品格って、英語でどう言うんですか

 先週の土曜日は、いつものように大府市公民館で行われた「英会話サークル」に出席したが、いつも私の隣りで勉強している女性のクラスメートが教室に入ってくるなり、「ISSAさん、品格って、英語でどう言うんですか。」と尋ねてきた。今、そのクラスメートは坂東真理子さんの『女性の品格』という本を読んでいて、「品格」に当たるふさわしい英単語が見つからず、悩んでいたらしい。
 そう言えば、一昨年、藤原正彦さんの「国家の品格」という本がベストセラーになってから、タイトルに「○○の品格」と書かれた本がその後、多く出版されて、去年の丁度今頃、「品格」という言葉を英語に置き換えるとどういう言葉になるか、名古屋にある外国語学校のアメリカ人英会話講師のBill と授業の前に話し合ったことがある。
 私は、広辞苑に載っている「品位。気品」を英語に置き換え、「GRACE」とか、「ELEGANCE」とかを言ってはみたものの、どうもしっくりこない。ならばと思い、「STYLE」と言い変えてみたが、まだ言い足りないような気がして、やはり、しっくりこない。

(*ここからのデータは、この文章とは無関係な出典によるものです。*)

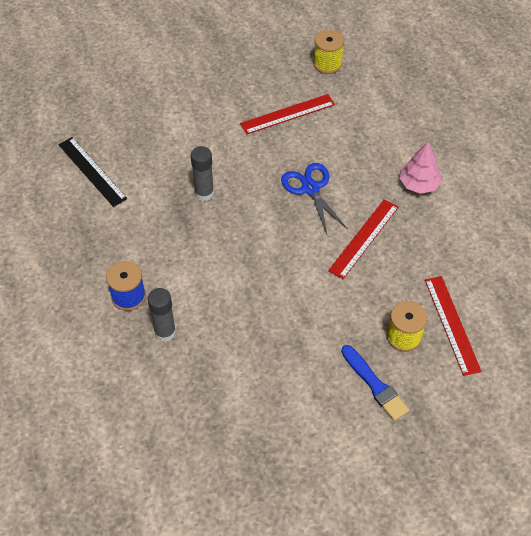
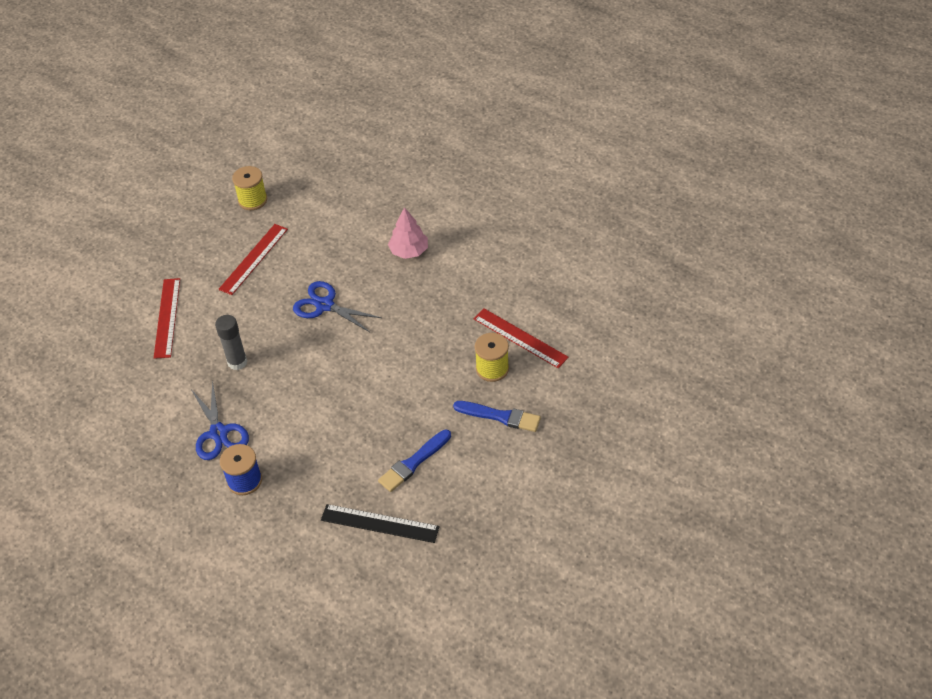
camera: 35 degrees left, 5 degrees down
black ruler [58,137,127,207] -> black ruler moved to [321,504,440,543]
grey glue stick [148,288,176,342] -> none
red ruler [328,199,399,279] -> red ruler moved to [154,278,180,359]
none -> blue scissors [191,380,249,460]
none -> blue brush [378,430,451,492]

 さらに他の国語辞典では、「品格」がどう説明されているか、見てみると「すぐれた人間性」「品のよさ」とあるだけで、日本人の私でさえも、余りにピンとこない説明で、お世辞にも要領を得た説明とは思えない。
 私はそのとき、試行錯誤を何度か繰り返してみて、「品格」を英語で置き換えるには、「STYLE」という単語が一番、日本語に近い意味なのかも知れないとBill に説明した覚えがある。「STYLE」を英英辞典で引いてみると次のようになる。
 Style:attractiveness, skill, or efficiency in speaking, writing, painting, building, behaving, etc.
 <話す、書く、描く、作る、振舞う、そうした行動をする上で、魅力、技術力、能力を兼ね備えていること>
 品格とは、上記の説明に加えて、自分の行動の基本が、何よりも強く、金銭欲、出世欲、名誉欲などの欲を自分で抑えられて、外に向かって継続的に行動し続けることなのではないかと私は思っている。
 それに、もう一つ付け加えるなら、自分に嘘をつかないことである。人が見ていようが、見てなかろうが、自分が正しいと思った振る舞いを変えず、正直に徹してやり続ける。それが、本当の「品格」だと私には思えるのだが、結局は、余りに英語で説明するには難しすぎて、Bill に対して、自分のこうした意見が伝えきれなかった。
 悲しいかな、今でもうまく説明する自信がなかったので、英会話サークルのクラスメートには、「Styleでいいんじゃないの。」と答えただけで、あとは何も付け加えなかった。
 余談だが、今一番大事な女友だちF.H.に対する私の行動も、<人が見ていようが、見てなかろうが、自分が正しいと思った振る舞いを変えず、正直に徹して>、12年間付き合ってきたが、そんな私にF.H.は、「あなたは嘘を付けない性分で、正直すぎて人をしょっちゅう傷付けているので、気をつけてちょうだい」といつも諭されている。
 男女関係を語るときには、もともと、互いのなりふり構わぬ感情が常に先行するが故に、もともと「品格」という言葉の入る余地などないのかも知れない。